Особого внимания заслуживает вопрос о борьбе за существование как факторе эволюции. Разрабатывая кибернетические вопросы эволюционной теории, Шмальгаузен установил, что обратная информация от популяции к биогеоценозу передается через жизнедеятельность организмов, входящих в данную популяцию. Преобразование этой информации в биогеоценозе и ее передача обратно в популяцию осуществляется в процессе борьбы за существование. Шмальгаузен отмечал, что это понятие совершенно необходимо для теории эволюции, так как оно является важнейшей основой естественного отбора. В этой связи он неоднократно критически отзывался о генетико-математической теории естественного отбора. Шмальгаузен обратил внимание на то, что «подобные исследования не вскрывают всего механизма эволюции и не дают полного объяснения его закономерностей… Понятие борьбы за существование совершенно выпало. Естественный отбор выступает как внешний фактор, а сам организм как пассивный объект, с которым оперирует естественный отбор… это не является верным отражением действительных соотношений»[144]
.Расхождения в трактовке борьбы за существование как фактора эволюции связаны с известной обособленностью генетического и экологического подходов к пониманию популяционных механизмов микроэволюции, т. е. с еще недостаточно глубоким их синтезом.

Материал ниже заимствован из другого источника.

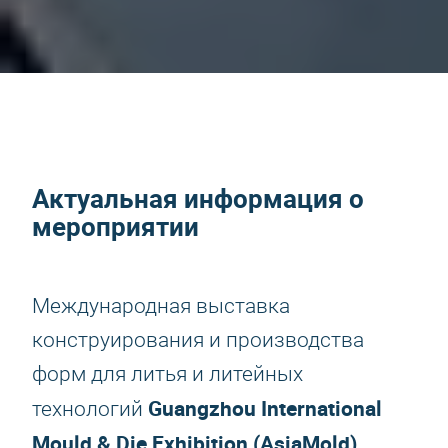
Актуальная информация о
мероприятии
Международная выставка
конструирования и производства
форм для литья и литейных
Guangzhou International
технологий
Mould & Die Exhibition (AsiaMold)
.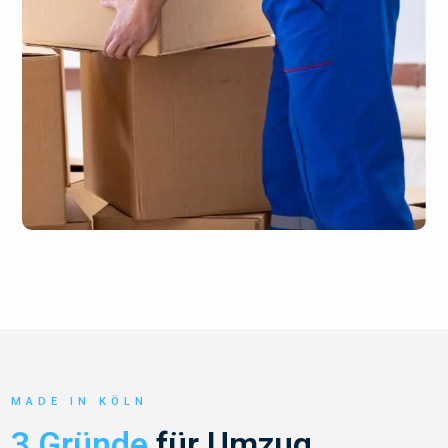
MADE IN KÖLN
3 Gründe
für Umzug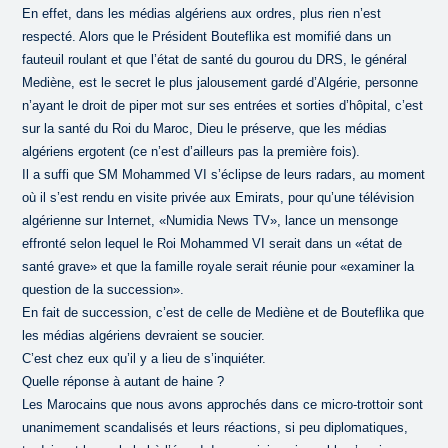
En effet, dans les médias algériens aux ordres, plus rien n’est
respecté. Alors que le Président Bouteflika est momifié dans un
fauteuil roulant et que l’état de santé du gourou du DRS, le général
Mediène, est le secret le plus jalousement gardé d’Algérie, personne
n’ayant le droit de piper mot sur ses entrées et sorties d’hôpital, c’est
sur la santé du Roi du Maroc, Dieu le préserve, que les médias
algériens ergotent (ce n’est d’ailleurs pas la première fois).
Il a suffi que SM Mohammed VI s’éclipse de leurs radars, au moment
où il s’est rendu en visite privée aux Emirats, pour qu’une télévision
algérienne sur Internet, «Numidia News TV», lance un mensonge
effronté selon lequel le Roi Mohammed VI serait dans un «état de
santé grave» et que la famille royale serait réunie pour «examiner la
question de la succession».
En fait de succession, c’est de celle de Mediène et de Bouteflika que
les médias algériens devraient se soucier.
C’est chez eux qu’il y a lieu de s’inquiéter.
Quelle réponse à autant de haine ?
Les Marocains que nous avons approchés dans ce micro-trottoir sont
unanimement scandalisés et leurs réactions, si peu diplomatiques,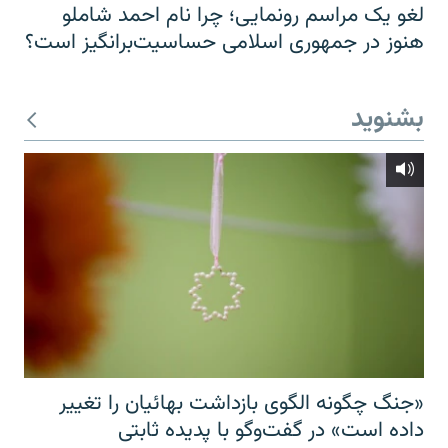
لغو یک مراسم رونمایی؛ چرا نام احمد شاملو
هنوز در جمهوری اسلامی حساسیت‌برانگیز است؟
بشنوید
«جنگ چگونه الگوی بازداشت بهائیان را تغییر
داده است» در گفت‌وگو با پدیده ثابتی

До сих пор продолжаются дискуссии по вопросу о симпатрическом видообразовании, о значении генетико-автоматических процессов (генетического дрейфа), об отношении дрейфа генов и отбора, о механизмах внутрипопуляционной конкуренции, о групповом отборе и его роли в эволюции. К нерешенным еще до конца следует также отнести в связи с неполнотой геологической летописи проблемы природы крупных филетических хиатусов и происхождения высших таксонов, возможностей и причин огромных ускорений эволюционного процесса на относительно малых отрезках геологического времени. Дискуссионным остается также вопрос о ведущей роли в эволюции абиотических или же биотических факторов. Идею Дарвина о ведущем значении биотических факторов разделяют очень многие биологи, но существует и противоположная точка зрения, выдвигающая на первый план роль космических и общегеологических причин (О. Щиндевольф, 1950, 1964; М.В. Сенянинова-Корчагина, 1963; Б.Л. Личков, 1965; и другие).
Возможно, самым существенным вопросом, состояние которого лимитирует дальнейшее развитие эволюционной теории, является проблема эволюции самих факторов и законов эволюции.
Сохранение до сих пор антидарвинистских представлений объясняется не только наличием еще не преодоленных трудностей, но и живучестью и консерватизмом некоторых научных школ (например, ламаркизма и организмоцентризма), а также переоценкой значения отдельно взятых факторов, и, наконец, влиянием ошибочных философских позиций.
Примером современного катастрофизма может служить теория типогенеза О. Шиндевольфа (1950 и позднее). Согласно его взглядам, часть движущих сил эволюции локализована внутри организма (автогенез), другие же причины эволюции кроются в геологических или космических явлениях, вызывающих катастрофические скачки в развитии живого (см. главу 18).
Современный финализм хорошо отражает гипотеза «антислучайности», основателями которой являются А. Эддингтон (1935), Л. Кено (1941) и П. Леконт де Ноюи (1947). Эволюция на основе неопределенной, случайной мутационной изменчивости и работающего на этой базе естественного отбора представляется им невозможной. По мысли упомянутых авторов, преодолеть случайность может только принцип финальности, т. е. движение к известной цели. Такие сторонники теории «антислучайности», как Ж. Карль (1957), утверждают даже, что принципы финальности и эволюции неразрывны, так что при отбрасывании, одного из них неизбежно должен отрицаться и другой[145]
.Примером модернизированного финализма является концепция «авторегуляции» А. Ванделя (1962, 1964), использующая старую, ошибочную идею о том, что филогенез подобен онтогенезу и поэтому каждая филогенетическая ветвь якобы проходит стадии юности, расцвета, старости и вымирания (см. также главу 18).
Следует упомянуть о попытках возрождения ламаркизма на основе достижений молекулярной биологии, цитологии и ряда других наук. Примером может служить концепция «химического ламаркизма» П. Вентребера (1962 и позднее), который безуспешно стремится доказать наследование приобретенных признаков, используя данные по иммунологии и цитоплазматической наследственности.